Tuesday, February 8, 2011

Not so Great Man

Would you say that people who are great or do great things were born for greatness? Would you be able to pick out a child from a nursery and say that one will be the greatest? Or watch a family of children grow up and decide which one will be the greatest? For a long time it was thought that people were born great and that you could find these people based on the traits they were born with. Now according to Newtonian mechanics you are born with a destiny to be great but that’s a bunch of complicated mumbo jumbo that we are going to ignore for now. For now we will look at trait theory and why it doesn’t work.
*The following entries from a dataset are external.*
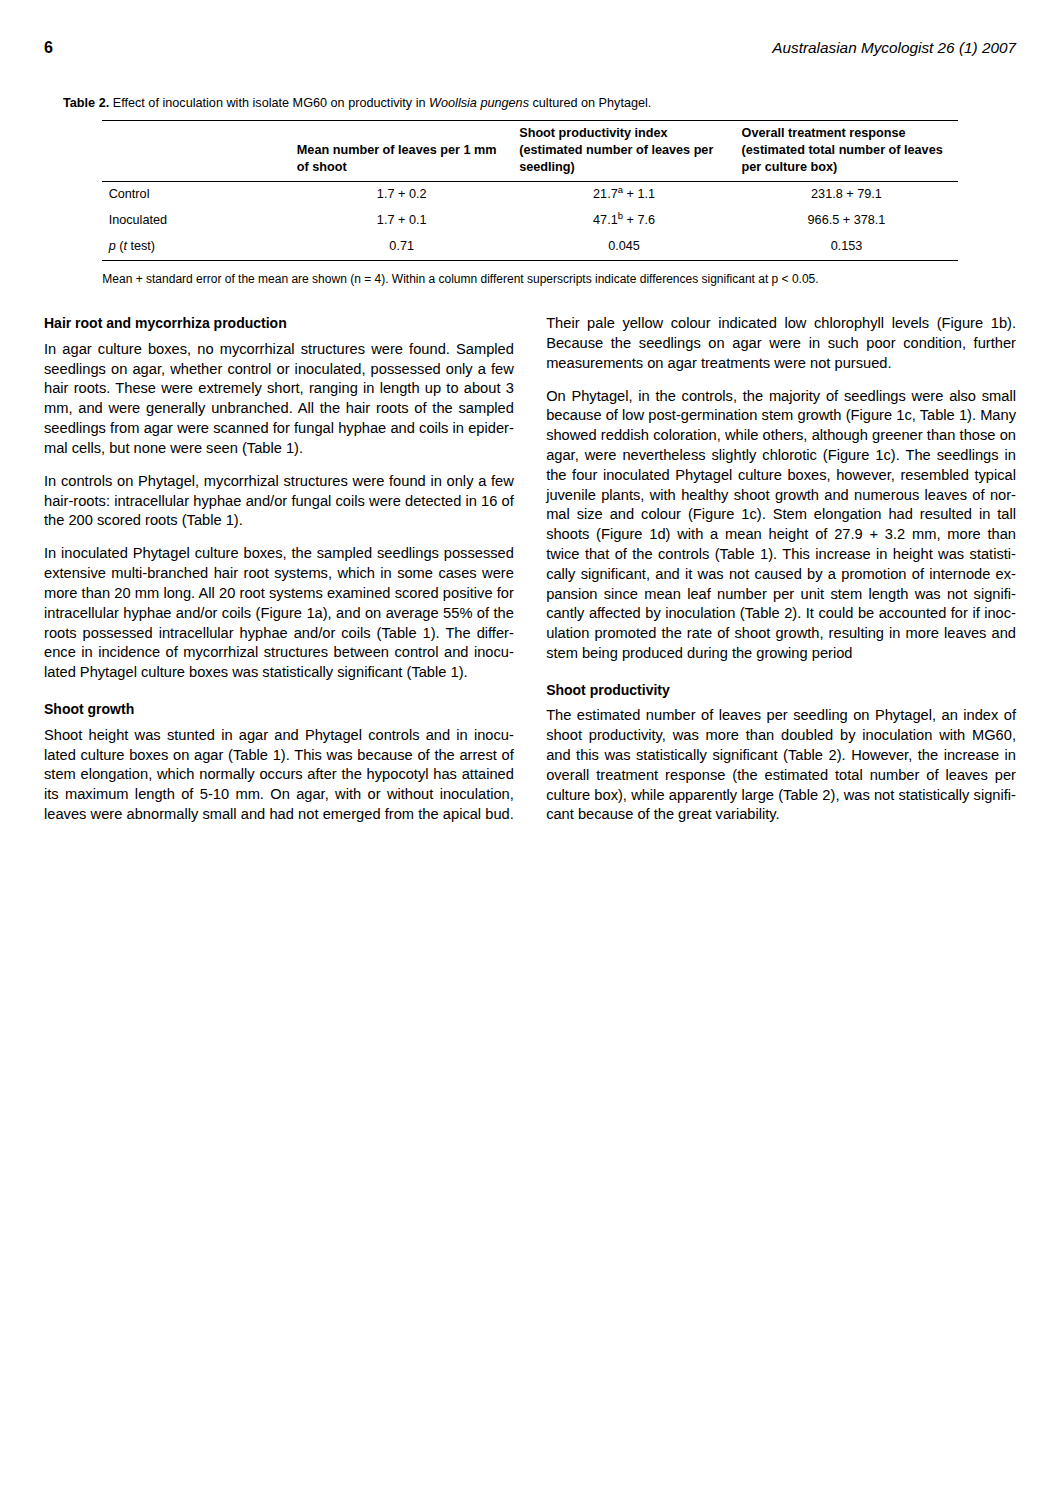6 Australasian Mycologist 26 (1) 2007
Table 2. Effect of inoculation with isolate MG60 on productivity in Woollsia pungens cultured on Phytagel.
| | Mean number of leaves per 1 mm of shoot | Shoot productivity index (estimated number of leaves per seedling) | Overall treatment response (estimated total number of leaves per culture box) |
| --- | --- | --- | --- |
| Control | 1.7 + 0.2 | 21.7 a + 1.1 | 231.8 + 79.1 |
| Inoculated | 1.7 + 0.1 | 47.1 b + 7.6 | 966.5 + 378.1 |
| p ( t test) | 0.71 | 0.045 | 0.153 |
Mean + standard error of the mean are shown (n = 4). Within a column different superscripts indicate differences significant at p < 0.05.
Hair root and mycorrhiza production
In agar culture boxes, no mycorrhizal structures were found. Sampled seedlings on agar, whether control or inoculated, possessed only a few hair roots. These were extremely short, ranging in length up to about 3 mm, and were generally unbranched. All the hair roots of the sampled seedlings from agar were scanned for fungal hyphae and coils in epidermal cells, but none were seen (Table 1).
In controls on Phytagel, mycorrhizal structures were found in only a few hair-roots: intracellular hyphae and/or fungal coils were detected in 16 of the 200 scored roots (Table 1).
In inoculated Phytagel culture boxes, the sampled seedlings possessed extensive multi-branched hair root systems, which in some cases were more than 20 mm long. All 20 root systems examined scored positive for intracellular hyphae and/or coils (Figure 1a), and on average 55% of the roots possessed intracellular hyphae and/or coils (Table 1). The difference in incidence of mycorrhizal structures between control and inoculated Phytagel culture boxes was statistically significant (Table 1).
Shoot growth
Shoot height was stunted in agar and Phytagel controls and in inoculated culture boxes on agar (Table 1). This was because of the arrest of stem elongation, which normally occurs after the hypocotyl has attained its maximum length of 5-10 mm. On agar, with or without inoculation, leaves were abnormally small and had not emerged from the apical bud. Their pale yellow colour indicated low chlorophyll levels (Figure 1b). Because the seedlings on agar were in such poor condition, further measurements on agar treatments were not pursued.
On Phytagel, in the controls, the majority of seedlings were also small because of low post-germination stem growth (Figure 1c, Table 1). Many showed reddish coloration, while others, although greener than those on agar, were nevertheless slightly chlorotic (Figure 1c). The seedlings in the four inoculated Phytagel culture boxes, however, resembled typical juvenile plants, with healthy shoot growth and numerous leaves of normal size and colour (Figure 1c). Stem elongation had resulted in tall shoots (Figure 1d) with a mean height of 27.9 + 3.2 mm, more than twice that of the controls (Table 1). This increase in height was statistically significant, and it was not caused by a promotion of internode expansion since mean leaf number per unit stem length was not significantly affected by inoculation (Table 2). It could be accounted for if inoculation promoted the rate of shoot growth, resulting in more leaves and stem being produced during the growing period
Shoot productivity
The estimated number of leaves per seedling on Phytagel, an index of shoot productivity, was more than doubled by inoculation with MG60, and this was statistically significant (Table 2). However, the increase in overall treatment response (the estimated total number of leaves per culture box), while apparently large (Table 2), was not statistically significant because of the great variability.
People have done many tests to discover which traits, both mentally and physically, make the best leader. Although there are traits that match up well with people in other professions the traits that were discovered to make a good leader were only applicable to situations not professions. The great leaders that we look at today were people who made a huge difference in a time of great strife but even more often we are not in a time of great strife. Even though we are not in a time of great strife there are still problems to attend to. Who is going to look at these problems? Well the first answer would of course be a leader. The thing about solving the problem now is that we don’t need a leader with high achievement, low affiliation, strong persuasion, and a hierarchy power structure. For this problem we need a network structure, which requires an immense ability to affiliate. The situation has now changed entirely causing the traits of the leader to change entirely.

So could you reuse an old leader from a totally different situation to attend to this situation? Or are the traits that the leader was born with static? Now although these are questions based around Behavioral Theory, which implies that they were learned. But what if they were not learned the leader just changed naturally like a lizard changes color. Could these changes be traits that the leader was born with? Or could it be behavioral so that the leader was taught when and how to change?

Now there are many theories that people have and there are many sub-categories within these theories. Trait has multiple such as the distinction between physical and mental traits or emotional and intelligence traits. Now all of a sudden you have traits cancelling each other out making potentially good leaders bad leaders and potentially bad leaders good leaders. In the end although Trait Theory sounds like a good theory it ends as being impractical. The actions of the human population are too complex and change at such a high rate of speed that there is no way to accurately predict leaders based on traits.